Summary – A Strategy Canvas for Community Health
In Blue Ocean Strategy, the “strategy canvas” is a planning tool that visually portrays competitive factors in an industry or service sector. Each factor is weighted in importance, indicated on an X axis from low to high value. Competitive factors are then spread across the Y axis, and by drawing a line between them to connect the dots, we can visually portray an industry’s “value curve.” Blue-ocean strategists use this diagnostic approach to then focus on alternative factors and measures—adding new ones, diminishing the importance of some—to create a divergent value curve, a key indicator of the new business’s likely blue ocean success.
Attached is “The Strategy Canvas for Community Health.” In the canvas, PHI and NHC are compared for such factors as technology, access, insurance, sophistication in treatment protocols, high-level professional training, the caregiving site, self-care management and prevention.
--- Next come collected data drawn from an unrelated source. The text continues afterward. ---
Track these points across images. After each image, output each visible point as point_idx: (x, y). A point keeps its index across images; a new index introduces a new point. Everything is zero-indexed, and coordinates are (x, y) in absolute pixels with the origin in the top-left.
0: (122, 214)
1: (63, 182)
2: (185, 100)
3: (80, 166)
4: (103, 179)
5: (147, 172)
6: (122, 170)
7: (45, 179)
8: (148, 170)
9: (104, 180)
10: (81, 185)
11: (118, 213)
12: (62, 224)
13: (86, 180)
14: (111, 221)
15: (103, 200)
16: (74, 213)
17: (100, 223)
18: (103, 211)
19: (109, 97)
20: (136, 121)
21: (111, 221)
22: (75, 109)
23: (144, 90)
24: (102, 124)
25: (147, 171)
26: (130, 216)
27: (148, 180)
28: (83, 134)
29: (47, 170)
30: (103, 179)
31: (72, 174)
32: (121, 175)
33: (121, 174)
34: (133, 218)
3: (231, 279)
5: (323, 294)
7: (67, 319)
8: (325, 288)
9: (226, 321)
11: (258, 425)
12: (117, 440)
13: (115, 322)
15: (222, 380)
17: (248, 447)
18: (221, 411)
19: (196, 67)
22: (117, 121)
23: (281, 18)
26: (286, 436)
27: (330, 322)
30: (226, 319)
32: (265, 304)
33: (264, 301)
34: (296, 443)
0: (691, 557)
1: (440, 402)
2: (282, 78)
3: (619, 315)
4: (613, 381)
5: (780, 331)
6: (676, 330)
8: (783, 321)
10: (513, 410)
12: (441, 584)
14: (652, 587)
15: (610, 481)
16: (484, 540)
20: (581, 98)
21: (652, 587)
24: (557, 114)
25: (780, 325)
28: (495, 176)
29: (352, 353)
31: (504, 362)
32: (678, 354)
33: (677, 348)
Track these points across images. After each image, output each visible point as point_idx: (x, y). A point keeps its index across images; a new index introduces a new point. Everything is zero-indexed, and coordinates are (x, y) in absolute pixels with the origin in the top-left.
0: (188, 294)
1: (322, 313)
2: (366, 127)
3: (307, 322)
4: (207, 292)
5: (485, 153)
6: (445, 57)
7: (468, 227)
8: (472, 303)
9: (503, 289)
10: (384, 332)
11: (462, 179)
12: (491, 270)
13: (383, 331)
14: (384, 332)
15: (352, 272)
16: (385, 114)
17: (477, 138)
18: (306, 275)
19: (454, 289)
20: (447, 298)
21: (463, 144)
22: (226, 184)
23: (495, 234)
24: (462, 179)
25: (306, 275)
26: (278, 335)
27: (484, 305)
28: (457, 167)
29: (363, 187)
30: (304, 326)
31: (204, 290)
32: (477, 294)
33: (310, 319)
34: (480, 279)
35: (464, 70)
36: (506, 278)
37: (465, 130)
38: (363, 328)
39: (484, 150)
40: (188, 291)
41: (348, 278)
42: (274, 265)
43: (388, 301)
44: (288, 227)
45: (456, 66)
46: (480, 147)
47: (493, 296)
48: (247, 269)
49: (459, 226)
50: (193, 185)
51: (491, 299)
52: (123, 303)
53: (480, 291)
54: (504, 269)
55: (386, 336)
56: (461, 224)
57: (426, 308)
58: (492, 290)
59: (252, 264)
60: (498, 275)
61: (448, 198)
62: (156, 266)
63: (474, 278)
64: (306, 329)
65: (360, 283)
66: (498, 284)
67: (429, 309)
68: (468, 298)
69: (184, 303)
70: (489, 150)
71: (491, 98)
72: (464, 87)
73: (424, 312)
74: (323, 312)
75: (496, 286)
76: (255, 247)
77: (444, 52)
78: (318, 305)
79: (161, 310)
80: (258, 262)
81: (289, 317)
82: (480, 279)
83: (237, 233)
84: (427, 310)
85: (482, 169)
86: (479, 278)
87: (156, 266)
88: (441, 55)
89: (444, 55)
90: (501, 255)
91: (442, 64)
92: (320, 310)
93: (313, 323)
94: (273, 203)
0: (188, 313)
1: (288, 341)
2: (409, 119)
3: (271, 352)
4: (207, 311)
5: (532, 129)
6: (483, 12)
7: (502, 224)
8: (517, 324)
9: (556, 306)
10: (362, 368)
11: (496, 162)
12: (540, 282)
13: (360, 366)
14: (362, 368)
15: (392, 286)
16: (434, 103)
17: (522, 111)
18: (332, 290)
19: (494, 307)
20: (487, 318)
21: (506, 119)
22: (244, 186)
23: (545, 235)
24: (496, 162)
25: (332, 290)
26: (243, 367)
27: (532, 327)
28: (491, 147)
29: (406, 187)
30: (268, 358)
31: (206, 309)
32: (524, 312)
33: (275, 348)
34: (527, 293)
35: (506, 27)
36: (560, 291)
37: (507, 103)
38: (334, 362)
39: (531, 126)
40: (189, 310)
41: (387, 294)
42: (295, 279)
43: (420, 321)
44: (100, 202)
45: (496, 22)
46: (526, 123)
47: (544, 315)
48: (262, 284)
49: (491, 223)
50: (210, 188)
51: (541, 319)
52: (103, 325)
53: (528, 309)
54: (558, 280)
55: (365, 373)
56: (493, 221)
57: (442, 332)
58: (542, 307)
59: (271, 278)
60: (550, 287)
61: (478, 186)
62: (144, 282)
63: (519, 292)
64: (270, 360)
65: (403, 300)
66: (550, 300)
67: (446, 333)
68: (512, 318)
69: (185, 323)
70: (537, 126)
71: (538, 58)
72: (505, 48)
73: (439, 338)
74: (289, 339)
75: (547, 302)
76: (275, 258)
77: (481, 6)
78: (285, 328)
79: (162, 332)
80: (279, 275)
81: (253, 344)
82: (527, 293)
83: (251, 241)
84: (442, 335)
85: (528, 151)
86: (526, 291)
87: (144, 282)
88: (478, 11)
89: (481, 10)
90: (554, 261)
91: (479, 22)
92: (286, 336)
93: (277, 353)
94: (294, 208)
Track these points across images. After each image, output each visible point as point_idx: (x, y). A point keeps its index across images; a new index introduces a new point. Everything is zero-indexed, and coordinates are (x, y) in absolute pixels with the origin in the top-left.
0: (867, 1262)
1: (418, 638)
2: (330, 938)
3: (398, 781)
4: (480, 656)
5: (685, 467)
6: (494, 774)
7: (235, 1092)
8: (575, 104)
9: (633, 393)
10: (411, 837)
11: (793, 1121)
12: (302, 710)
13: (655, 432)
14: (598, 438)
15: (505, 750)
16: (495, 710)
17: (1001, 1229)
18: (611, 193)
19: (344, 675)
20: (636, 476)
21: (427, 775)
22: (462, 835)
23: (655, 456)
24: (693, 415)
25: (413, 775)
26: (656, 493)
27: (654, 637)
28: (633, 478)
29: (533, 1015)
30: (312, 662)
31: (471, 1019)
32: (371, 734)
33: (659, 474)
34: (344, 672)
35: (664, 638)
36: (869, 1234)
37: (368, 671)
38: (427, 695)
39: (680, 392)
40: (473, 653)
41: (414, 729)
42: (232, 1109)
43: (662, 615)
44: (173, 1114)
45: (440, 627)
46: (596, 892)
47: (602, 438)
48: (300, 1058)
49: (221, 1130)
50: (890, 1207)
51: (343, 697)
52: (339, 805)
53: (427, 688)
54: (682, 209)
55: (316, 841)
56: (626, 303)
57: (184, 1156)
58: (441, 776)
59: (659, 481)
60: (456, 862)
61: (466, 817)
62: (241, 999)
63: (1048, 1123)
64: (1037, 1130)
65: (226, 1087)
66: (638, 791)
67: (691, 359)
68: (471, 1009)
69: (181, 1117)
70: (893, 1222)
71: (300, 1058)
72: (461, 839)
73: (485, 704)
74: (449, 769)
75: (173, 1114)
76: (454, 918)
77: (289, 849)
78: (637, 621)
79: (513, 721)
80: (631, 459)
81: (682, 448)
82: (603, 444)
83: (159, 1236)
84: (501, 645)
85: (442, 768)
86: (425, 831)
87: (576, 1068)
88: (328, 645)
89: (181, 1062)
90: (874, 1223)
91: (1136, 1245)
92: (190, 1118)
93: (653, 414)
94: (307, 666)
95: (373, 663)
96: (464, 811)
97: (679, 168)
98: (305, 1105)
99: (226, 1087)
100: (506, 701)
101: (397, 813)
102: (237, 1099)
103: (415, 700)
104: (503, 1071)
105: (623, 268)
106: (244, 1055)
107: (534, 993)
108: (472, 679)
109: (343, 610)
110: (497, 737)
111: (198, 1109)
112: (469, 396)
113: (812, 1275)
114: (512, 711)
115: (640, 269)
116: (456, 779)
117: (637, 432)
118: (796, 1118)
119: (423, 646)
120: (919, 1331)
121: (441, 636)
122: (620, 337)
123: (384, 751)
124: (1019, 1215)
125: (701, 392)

As the red line indicates, the competitive factors most valued in PHI today draw a high-cost value curve that sustains from left to right, then drops precipitously off. NHC’s yellow value curve meets with PHI on left, then drops for most of the canvas, then jumps high on the right for self care management and prevention.
I offer this canvas as a puzzle of sorts. It is meant to get you thinking. Notice, the value curves diverge. It’s a good sign. It suggests that home care’s blue-ocean future is out there, waiting to be created, by all of us.